Dana Darby shook his head.
“Come to bed, then. We’ll get everything worked out with the architect. I told you, it’s not worth losing sleep over.”
“I wasn’t thinking about the new house.” he said.
Ramona Darby knew not to ask. She knew that her husband rarely shared his war memories with anyone, even the person he was closest to in the world. They were too painful. Dana was generally good at keeping them at bay during the daytime. It was during the quiet, empty hours of the night that they crept back in the form of dark, intrusive recollection, or returned in full assault in the form of brutal dreams.
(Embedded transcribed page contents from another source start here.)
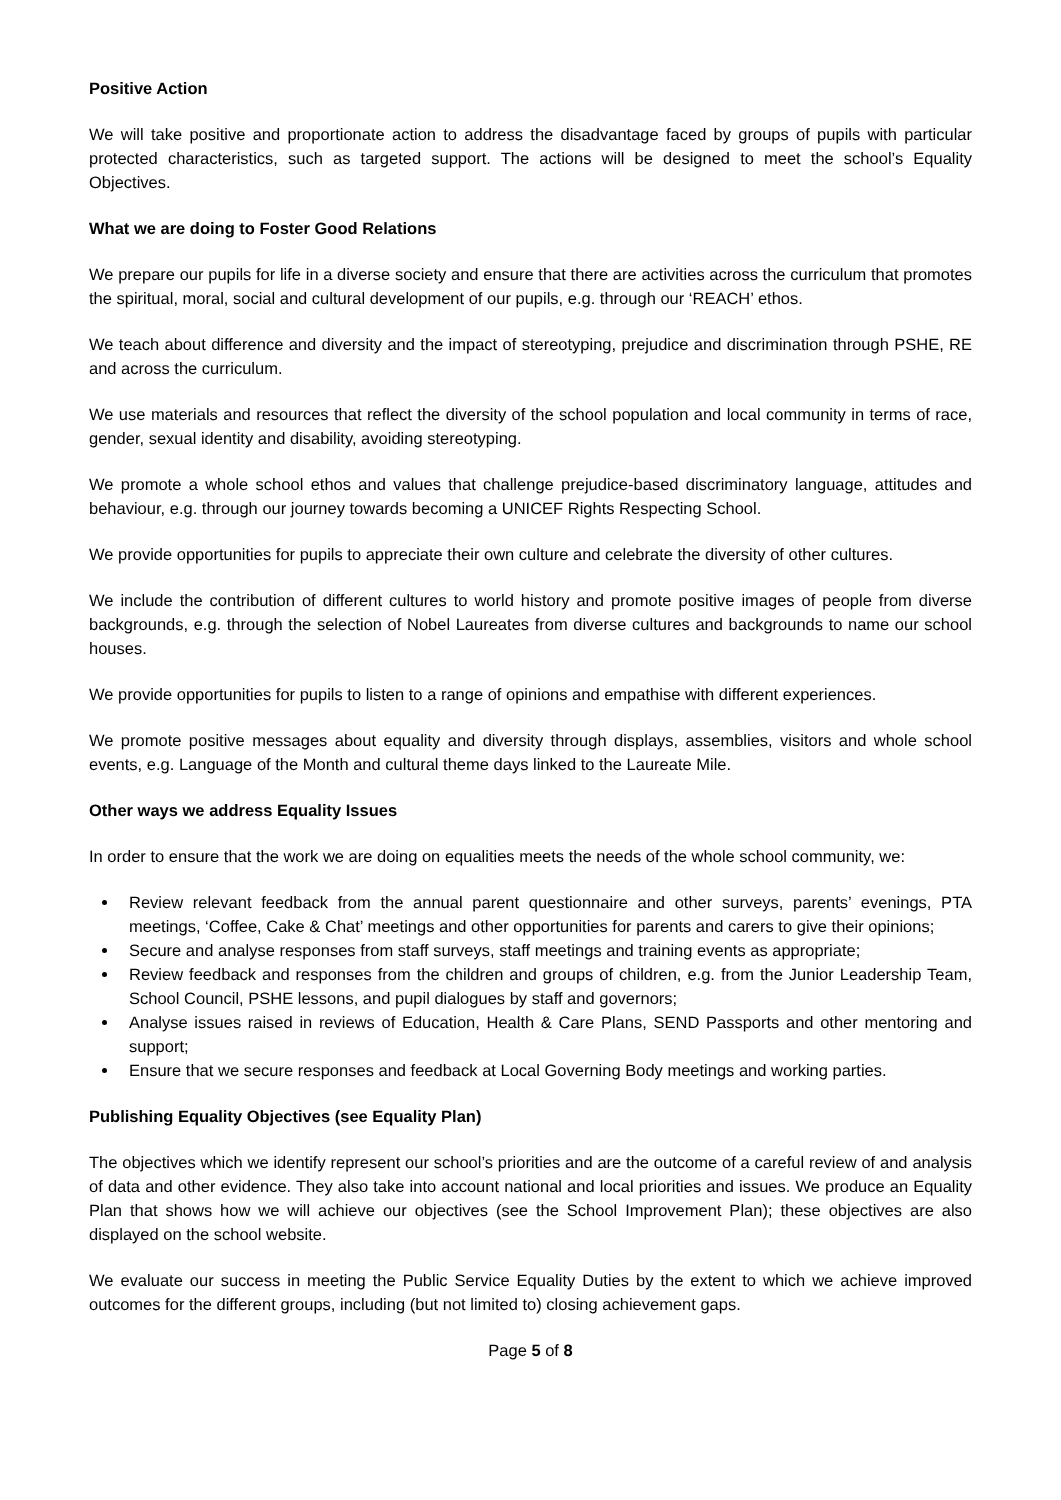Positive Action
We will take positive and proportionate action to address the disadvantage faced by groups of pupils with particular protected characteristics, such as targeted support. The actions will be designed to meet the school’s Equality Objectives.
What we are doing to Foster Good Relations
We prepare our pupils for life in a diverse society and ensure that there are activities across the curriculum that promotes the spiritual, moral, social and cultural development of our pupils, e.g. through our ‘REACH’ ethos.
We teach about difference and diversity and the impact of stereotyping, prejudice and discrimination through PSHE, RE and across the curriculum.
We use materials and resources that reflect the diversity of the school population and local community in terms of race, gender, sexual identity and disability, avoiding stereotyping.
We promote a whole school ethos and values that challenge prejudice-based discriminatory language, attitudes and behaviour, e.g. through our journey towards becoming a UNICEF Rights Respecting School.
We provide opportunities for pupils to appreciate their own culture and celebrate the diversity of other cultures.
We include the contribution of different cultures to world history and promote positive images of people from diverse backgrounds, e.g. through the selection of Nobel Laureates from diverse cultures and backgrounds to name our school houses.
We provide opportunities for pupils to listen to a range of opinions and empathise with different experiences.
We promote positive messages about equality and diversity through displays, assemblies, visitors and whole school events, e.g. Language of the Month and cultural theme days linked to the Laureate Mile.
Other ways we address Equality Issues
In order to ensure that the work we are doing on equalities meets the needs of the whole school community, we:
Review relevant feedback from the annual parent questionnaire and other surveys, parents’ evenings, PTA meetings, ‘Coffee, Cake & Chat’ meetings and other opportunities for parents and carers to give their opinions;
Secure and analyse responses from staff surveys, staff meetings and training events as appropriate;
Review feedback and responses from the children and groups of children, e.g. from the Junior Leadership Team, School Council, PSHE lessons, and pupil dialogues by staff and governors;
Analyse issues raised in reviews of Education, Health & Care Plans, SEND Passports and other mentoring and support;
Ensure that we secure responses and feedback at Local Governing Body meetings and working parties.
Publishing Equality Objectives (see Equality Plan)
The objectives which we identify represent our school’s priorities and are the outcome of a careful review of and analysis of data and other evidence. They also take into account national and local priorities and issues. We produce an Equality Plan that shows how we will achieve our objectives (see the School Improvement Plan); these objectives are also displayed on the school website.
We evaluate our success in meeting the Public Service Equality Duties by the extent to which we achieve improved outcomes for the different groups, including (but not limited to) closing achievement gaps.
Page 5 of 8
Bataan. The death march. The camps.
Dana Darby liked to pull a chair up to the window in his kitchen and stare out into the night, to behold the twinkling, geometric cityscape of Upper Eastside Manhattan, its steel and masonry little resembling the Philippine jungle of his nightmares. He liked to remember that in large American cities like New York, crime is generally an isolated act of selfishness perpetrated for want of money or the need for illegal drugs. Or it is an expression of jealous rage or interpersonal rivalry. If there is an element of inhumanity to it, it is nothing compared to that which Dana had seen and experienced first hand on the Bataan Peninsula. What happened to his fellow POWs, to the interned Jews of Europe, to all the victims of that war only recently ended left him with a gaping wound in his soul that would not heal. That man was capable of such unconscionable acts against other men. Against women. Against defenseless children. It was difficult even to contemplate.